DOCUMENT TEXT –
I say all this because I found the performance echt Tcherniakov, characteristically mesmerizing and revelatory (his Parsifal Act II is harrowing in its profundity), and as I sat there tearing my hair, the garments I rent were my bedclothes.

My point, if you've stayed with me, is that there's a great deal to be said about recorded music. When I decided to begin our ghastly century (and spend my retirement) in the exquisite mountains of northern Laos, San Francisco friends reasonably asked me how I thought I could transition there from nightly live performances.

But my music-listening career began in rural South Dakota, a place more like Luang Prabang than you could possibly imagine, lying on the floor savoring the latest offerings from the Columbia Record Club. Correctly, it turned out, that was good enough training for life without "live" concerts.

YOUR OBJECTIVE –
Condense the paragraph of the recorded-music essay that begins "But my music-listening career began" into one shorter sentence, keeping its main facts.

DATA FOR REVIEW –

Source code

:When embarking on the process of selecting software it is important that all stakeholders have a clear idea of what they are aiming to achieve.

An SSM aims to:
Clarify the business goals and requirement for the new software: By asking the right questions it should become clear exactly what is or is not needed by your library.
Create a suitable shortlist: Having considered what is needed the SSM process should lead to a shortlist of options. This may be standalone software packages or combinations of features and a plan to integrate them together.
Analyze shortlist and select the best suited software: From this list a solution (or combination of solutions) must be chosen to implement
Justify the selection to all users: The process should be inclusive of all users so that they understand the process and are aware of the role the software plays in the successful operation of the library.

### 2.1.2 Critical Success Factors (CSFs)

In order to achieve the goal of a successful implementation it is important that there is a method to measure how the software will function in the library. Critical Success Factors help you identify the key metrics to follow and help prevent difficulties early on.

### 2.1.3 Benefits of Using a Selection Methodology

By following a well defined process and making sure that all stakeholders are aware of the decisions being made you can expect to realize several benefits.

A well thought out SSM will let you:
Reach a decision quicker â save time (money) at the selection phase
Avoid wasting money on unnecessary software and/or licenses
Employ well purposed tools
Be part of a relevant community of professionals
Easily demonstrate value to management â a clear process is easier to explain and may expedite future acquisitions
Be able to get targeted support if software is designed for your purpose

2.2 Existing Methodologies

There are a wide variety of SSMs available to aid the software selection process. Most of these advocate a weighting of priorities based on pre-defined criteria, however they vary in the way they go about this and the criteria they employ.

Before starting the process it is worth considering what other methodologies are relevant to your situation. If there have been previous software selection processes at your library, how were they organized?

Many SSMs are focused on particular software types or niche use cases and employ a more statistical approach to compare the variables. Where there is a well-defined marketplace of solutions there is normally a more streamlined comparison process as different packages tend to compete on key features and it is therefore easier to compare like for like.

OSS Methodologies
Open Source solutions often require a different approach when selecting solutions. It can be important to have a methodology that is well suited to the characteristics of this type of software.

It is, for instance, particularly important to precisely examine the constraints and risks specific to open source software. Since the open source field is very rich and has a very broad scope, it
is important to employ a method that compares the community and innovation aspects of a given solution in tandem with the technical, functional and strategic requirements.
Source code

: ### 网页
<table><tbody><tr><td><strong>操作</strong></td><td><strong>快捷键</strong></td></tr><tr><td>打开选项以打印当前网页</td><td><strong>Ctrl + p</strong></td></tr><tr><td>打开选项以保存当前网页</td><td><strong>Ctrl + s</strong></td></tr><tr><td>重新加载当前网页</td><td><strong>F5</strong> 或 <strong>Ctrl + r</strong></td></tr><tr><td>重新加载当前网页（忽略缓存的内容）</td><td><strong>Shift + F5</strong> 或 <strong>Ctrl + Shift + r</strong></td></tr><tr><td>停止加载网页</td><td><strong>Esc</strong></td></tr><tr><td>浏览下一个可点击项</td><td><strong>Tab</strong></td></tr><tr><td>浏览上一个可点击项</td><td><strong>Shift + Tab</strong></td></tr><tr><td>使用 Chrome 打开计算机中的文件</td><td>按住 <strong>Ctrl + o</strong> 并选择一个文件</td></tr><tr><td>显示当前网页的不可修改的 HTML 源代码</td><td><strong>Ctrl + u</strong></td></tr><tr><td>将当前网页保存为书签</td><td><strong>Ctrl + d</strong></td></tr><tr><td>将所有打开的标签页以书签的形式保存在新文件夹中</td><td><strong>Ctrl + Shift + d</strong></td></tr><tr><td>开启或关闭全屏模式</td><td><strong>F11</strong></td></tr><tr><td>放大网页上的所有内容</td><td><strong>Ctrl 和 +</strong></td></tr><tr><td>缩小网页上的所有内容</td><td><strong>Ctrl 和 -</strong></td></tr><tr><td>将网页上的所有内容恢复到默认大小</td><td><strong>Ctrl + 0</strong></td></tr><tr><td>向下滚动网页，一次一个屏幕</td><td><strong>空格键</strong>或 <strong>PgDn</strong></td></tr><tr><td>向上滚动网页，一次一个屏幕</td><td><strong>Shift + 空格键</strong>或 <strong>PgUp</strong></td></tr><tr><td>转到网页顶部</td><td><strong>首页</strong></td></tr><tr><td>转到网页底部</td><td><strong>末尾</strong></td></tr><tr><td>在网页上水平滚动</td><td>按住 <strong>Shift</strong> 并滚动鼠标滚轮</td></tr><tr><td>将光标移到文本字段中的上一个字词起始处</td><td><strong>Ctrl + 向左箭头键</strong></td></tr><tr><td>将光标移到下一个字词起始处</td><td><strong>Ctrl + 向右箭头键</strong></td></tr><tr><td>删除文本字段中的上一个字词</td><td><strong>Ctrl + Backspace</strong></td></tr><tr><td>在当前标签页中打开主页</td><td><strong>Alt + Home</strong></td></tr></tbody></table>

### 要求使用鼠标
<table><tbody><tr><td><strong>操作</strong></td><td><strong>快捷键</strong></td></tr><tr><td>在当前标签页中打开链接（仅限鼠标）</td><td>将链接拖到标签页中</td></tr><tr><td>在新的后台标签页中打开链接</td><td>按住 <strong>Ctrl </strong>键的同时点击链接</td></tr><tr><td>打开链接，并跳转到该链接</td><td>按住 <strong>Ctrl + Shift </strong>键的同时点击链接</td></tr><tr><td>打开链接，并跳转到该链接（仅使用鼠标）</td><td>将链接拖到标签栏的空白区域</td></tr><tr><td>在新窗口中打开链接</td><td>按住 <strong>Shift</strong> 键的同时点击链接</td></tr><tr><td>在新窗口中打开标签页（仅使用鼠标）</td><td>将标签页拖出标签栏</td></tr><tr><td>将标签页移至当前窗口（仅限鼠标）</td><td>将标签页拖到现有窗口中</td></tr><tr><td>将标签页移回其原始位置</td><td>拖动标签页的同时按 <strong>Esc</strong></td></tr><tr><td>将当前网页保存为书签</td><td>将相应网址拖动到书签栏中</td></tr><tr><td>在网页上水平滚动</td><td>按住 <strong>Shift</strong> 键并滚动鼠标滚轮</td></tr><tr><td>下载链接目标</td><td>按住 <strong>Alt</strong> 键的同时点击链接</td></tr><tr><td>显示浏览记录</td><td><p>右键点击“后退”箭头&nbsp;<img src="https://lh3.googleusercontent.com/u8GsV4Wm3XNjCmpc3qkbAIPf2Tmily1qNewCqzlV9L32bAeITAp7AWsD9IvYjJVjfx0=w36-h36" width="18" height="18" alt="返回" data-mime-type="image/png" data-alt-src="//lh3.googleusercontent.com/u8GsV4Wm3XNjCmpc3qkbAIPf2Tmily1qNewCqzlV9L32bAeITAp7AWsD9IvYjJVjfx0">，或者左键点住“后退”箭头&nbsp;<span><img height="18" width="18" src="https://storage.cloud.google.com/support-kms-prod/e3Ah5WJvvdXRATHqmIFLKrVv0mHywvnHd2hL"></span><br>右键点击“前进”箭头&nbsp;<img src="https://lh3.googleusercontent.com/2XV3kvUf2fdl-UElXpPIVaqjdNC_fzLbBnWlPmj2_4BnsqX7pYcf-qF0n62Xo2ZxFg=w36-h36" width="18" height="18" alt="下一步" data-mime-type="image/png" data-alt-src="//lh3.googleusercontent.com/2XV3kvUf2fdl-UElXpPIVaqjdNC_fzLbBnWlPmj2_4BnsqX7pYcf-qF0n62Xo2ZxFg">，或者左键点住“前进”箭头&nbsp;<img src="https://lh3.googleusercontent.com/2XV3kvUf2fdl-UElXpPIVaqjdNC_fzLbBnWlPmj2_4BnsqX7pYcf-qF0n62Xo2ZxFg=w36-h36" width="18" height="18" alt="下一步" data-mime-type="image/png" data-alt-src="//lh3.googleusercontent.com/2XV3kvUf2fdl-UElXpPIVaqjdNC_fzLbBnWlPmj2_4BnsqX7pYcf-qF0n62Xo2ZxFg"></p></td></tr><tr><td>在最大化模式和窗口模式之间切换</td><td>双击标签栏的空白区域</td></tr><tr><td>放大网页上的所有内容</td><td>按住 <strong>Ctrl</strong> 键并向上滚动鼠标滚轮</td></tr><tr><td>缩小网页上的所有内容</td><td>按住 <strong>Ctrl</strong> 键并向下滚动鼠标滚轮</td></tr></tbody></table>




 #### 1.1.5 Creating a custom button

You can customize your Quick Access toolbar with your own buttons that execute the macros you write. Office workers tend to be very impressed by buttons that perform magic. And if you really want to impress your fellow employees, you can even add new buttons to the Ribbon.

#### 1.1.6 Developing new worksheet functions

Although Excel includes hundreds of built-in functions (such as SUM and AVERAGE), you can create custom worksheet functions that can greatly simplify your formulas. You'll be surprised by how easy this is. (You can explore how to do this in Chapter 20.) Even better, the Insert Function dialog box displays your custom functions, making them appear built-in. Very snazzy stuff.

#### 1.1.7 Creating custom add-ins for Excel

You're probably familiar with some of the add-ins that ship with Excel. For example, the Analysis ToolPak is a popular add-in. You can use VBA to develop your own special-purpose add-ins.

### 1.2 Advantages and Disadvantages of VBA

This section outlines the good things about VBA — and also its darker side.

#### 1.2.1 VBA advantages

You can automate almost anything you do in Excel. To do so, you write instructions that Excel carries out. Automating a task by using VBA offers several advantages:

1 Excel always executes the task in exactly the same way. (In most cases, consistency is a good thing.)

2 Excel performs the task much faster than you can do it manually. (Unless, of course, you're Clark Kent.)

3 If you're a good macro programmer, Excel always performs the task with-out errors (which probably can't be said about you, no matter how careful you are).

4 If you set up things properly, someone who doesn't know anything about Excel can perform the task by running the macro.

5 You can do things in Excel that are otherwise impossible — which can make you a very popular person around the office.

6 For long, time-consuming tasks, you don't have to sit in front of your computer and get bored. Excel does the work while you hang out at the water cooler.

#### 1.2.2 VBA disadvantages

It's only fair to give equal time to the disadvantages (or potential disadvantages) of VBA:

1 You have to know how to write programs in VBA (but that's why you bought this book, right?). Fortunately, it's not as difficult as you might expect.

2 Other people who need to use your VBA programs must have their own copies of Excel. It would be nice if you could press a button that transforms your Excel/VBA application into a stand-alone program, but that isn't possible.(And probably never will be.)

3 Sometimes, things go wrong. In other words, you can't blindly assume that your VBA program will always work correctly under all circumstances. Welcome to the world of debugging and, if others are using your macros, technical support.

EXERCISE RESULT –
The writer began listening to music in rural South Dakota, a place surprisingly like Luang Prabang, by lying on the floor enjoying new Columbia Record Club releases, and that proved good enough preparation for life without live concerts.